Pasażerowie metra przeżyli wczoraj chwile grozy. Chwilę po godz. 11 na stacjach Świętokrzyska i Centrum dało się wyczuć intensywny zapach gazu. Tysiąc osób musiały w pośpiechu opuścić perony podziemnej kolejki i pasaże handlowe. - Zdążyłyśmy otworzyć butik i usłyszałyśmy sygnał alarmowy. Od razu wybiegłyśmy do wyjścia - wspominają sprzedawczynie ze sklepu z bielizną na stacji Centrum. Kilkanaście minut później gaz pojawił się na stacji Ratusz-Arsenał, po kolejnej godzinie - na stacji Politechnika. Władze metra wyłączyły z ruchu siedem stacji, a pociągi kursowały między Kabatami a Wilanowską oraz z Młocin do Dworca Gdańskiego. W tym czasie strażacy sprawdzali tunele, badając powietrze specjalną aparaturą. Skontrolowano też plac budowy II linii. - Nasze urządzenia nie zarejestrowały obecności żadnej substancji - przyznaje kpt. Nikodem Kiełbowicz ze stołecznej straży pożarnej. Zarząd Transportu Miejskiego uruchomił komunikację zastępczą. Zdezorientowanym pasażerom puszczały jednak nerwy.

- Chciałem dojechać na Dworzec Gdański. Spóźnię się na pociąg. Nikt nie jest w stanie udzielić mi informacji, jak mam to teraz zrobić - denerwował się Stanisław Rusiński (61 l.). Metro, skierowane na objazdy tramwaje i autobusy zaczęły kursować normalnie po godz. 14. Dwie godziny później zgłoszenie o zapachu gazu ponownie zatrzymało pociągi. Tym razem na stacji Młociny. Nie było jednak potrzeby ewakuacji podróżnych. I znów niczego nie wykryto.

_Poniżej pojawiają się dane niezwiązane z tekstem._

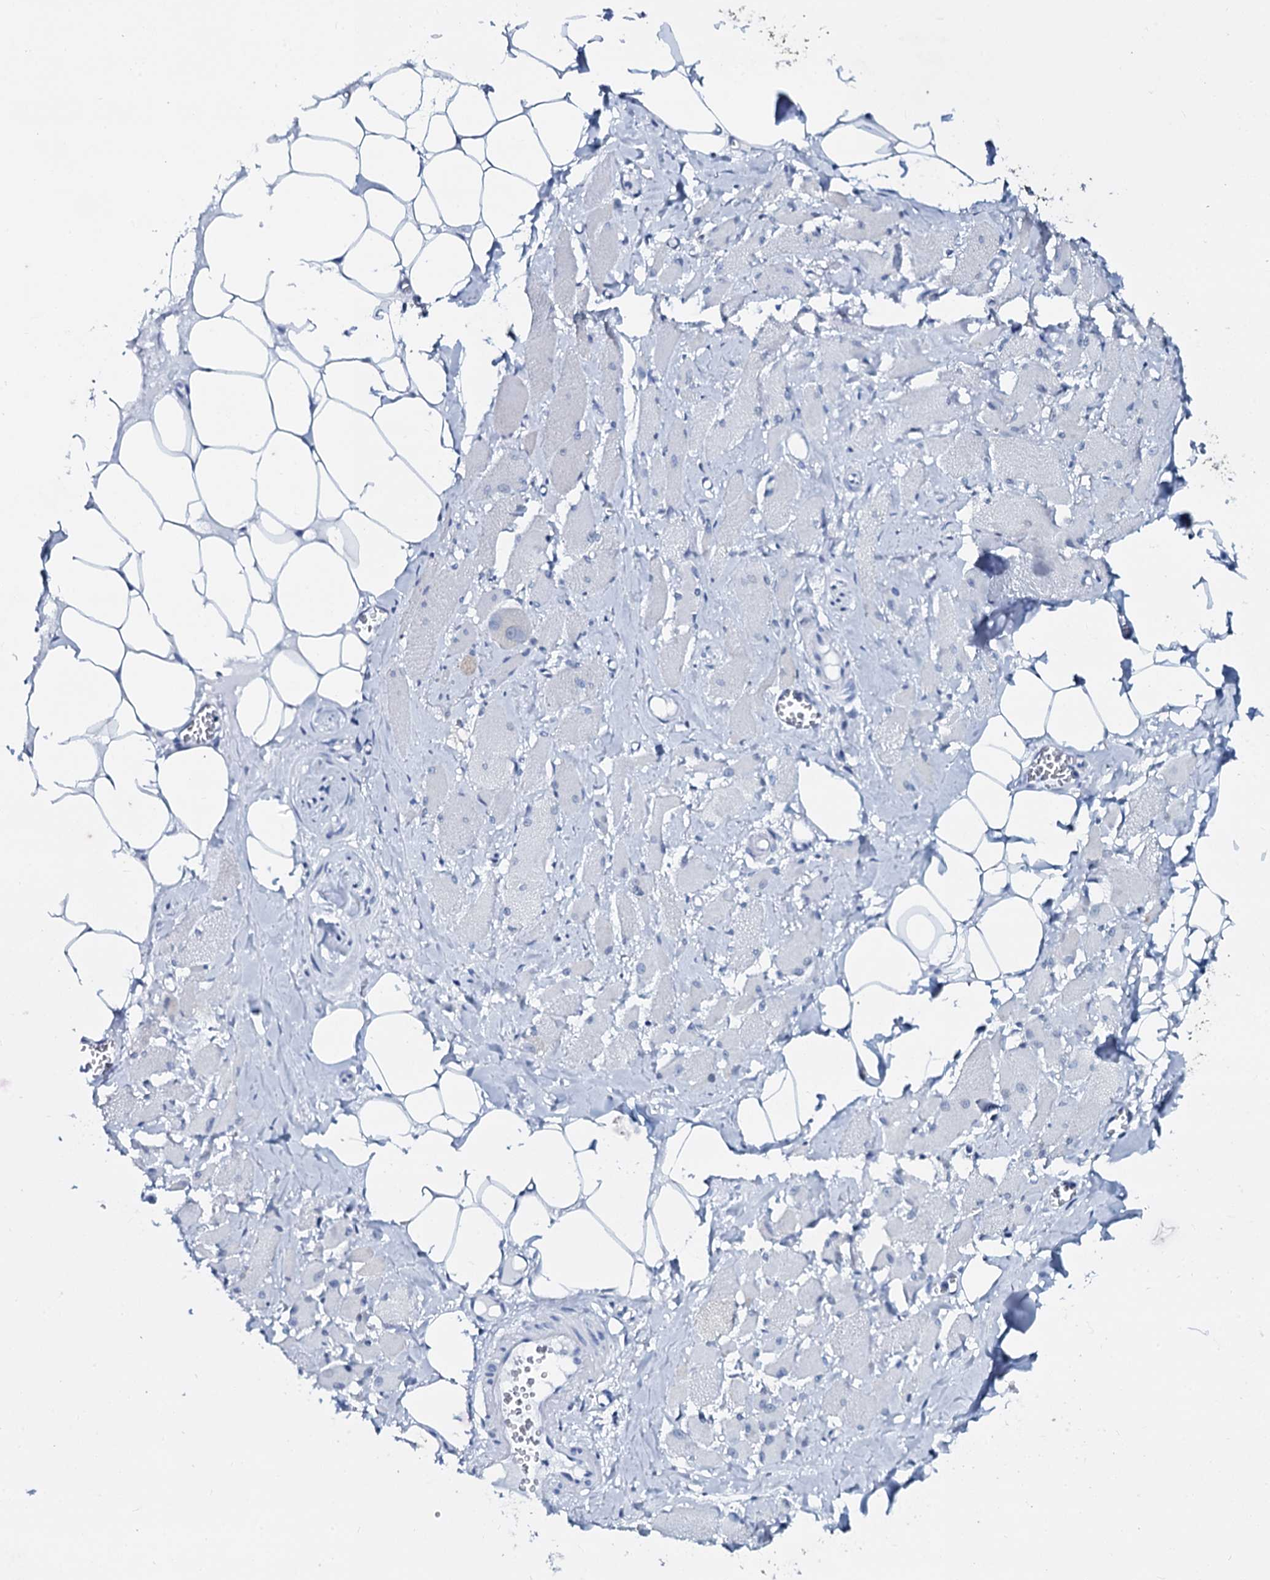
{"staining": {"intensity": "negative", "quantity": "none", "location": "none"}, "tissue": "skeletal muscle", "cell_type": "Myocytes", "image_type": "normal", "snomed": [{"axis": "morphology", "description": "Normal tissue, NOS"}, {"axis": "morphology", "description": "Basal cell carcinoma"}, {"axis": "topography", "description": "Skeletal muscle"}], "caption": "This is a photomicrograph of immunohistochemistry (IHC) staining of normal skeletal muscle, which shows no positivity in myocytes.", "gene": "SLC4A7", "patient": {"sex": "female", "age": 64}}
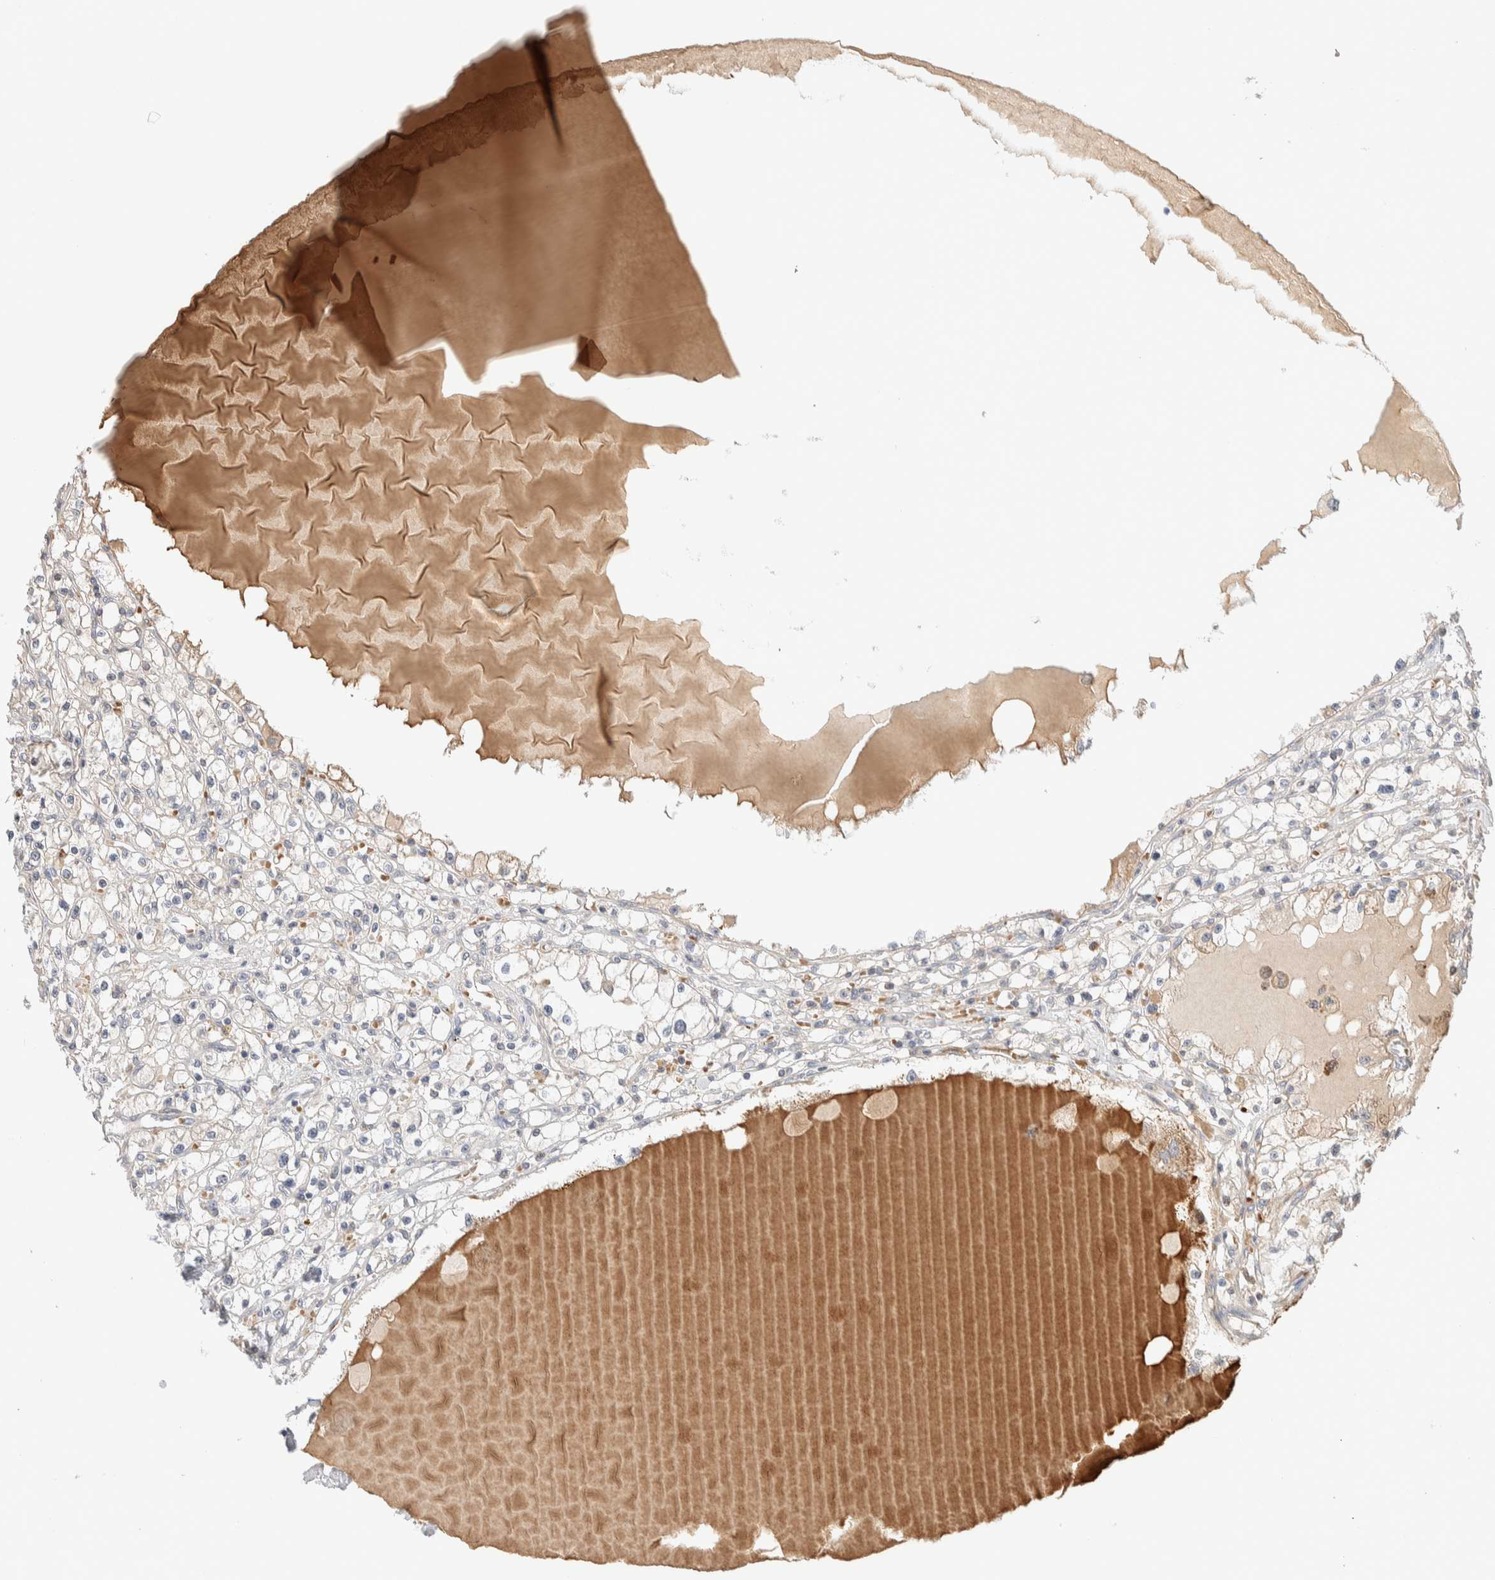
{"staining": {"intensity": "negative", "quantity": "none", "location": "none"}, "tissue": "renal cancer", "cell_type": "Tumor cells", "image_type": "cancer", "snomed": [{"axis": "morphology", "description": "Adenocarcinoma, NOS"}, {"axis": "topography", "description": "Kidney"}], "caption": "Tumor cells are negative for brown protein staining in renal cancer. (DAB IHC with hematoxylin counter stain).", "gene": "CASK", "patient": {"sex": "male", "age": 56}}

Zobacz: Warszawa. Załatają dziury w parku Skaryszewskim

Władze miasta wykluczyły awarię lub wypadek. - Podejrzewamy, że był to chuligański wybryk. Ktoś musiał celowo rozpylić jakąś substancję - wyjaśnia Bartosz Milczarczyk (34 l.), rzecznik Ratusza. Policja zabezpieczyła monitoring z metra. Sprawdzenie nagrań niestety potrwa. - Mamy do przeanalizowania zapis z kilkudziesięciu kamer. Jeśli potwierdzimy, że było to celowe działanie, to sprawca będzie musiał zapłacić za przeprowadzoną akcję. To koszt sięgający setek tysięcy złotych - dodaje st. asp. Mariusz Mrozek (41 l.) z Komendy Stołecznej Policji.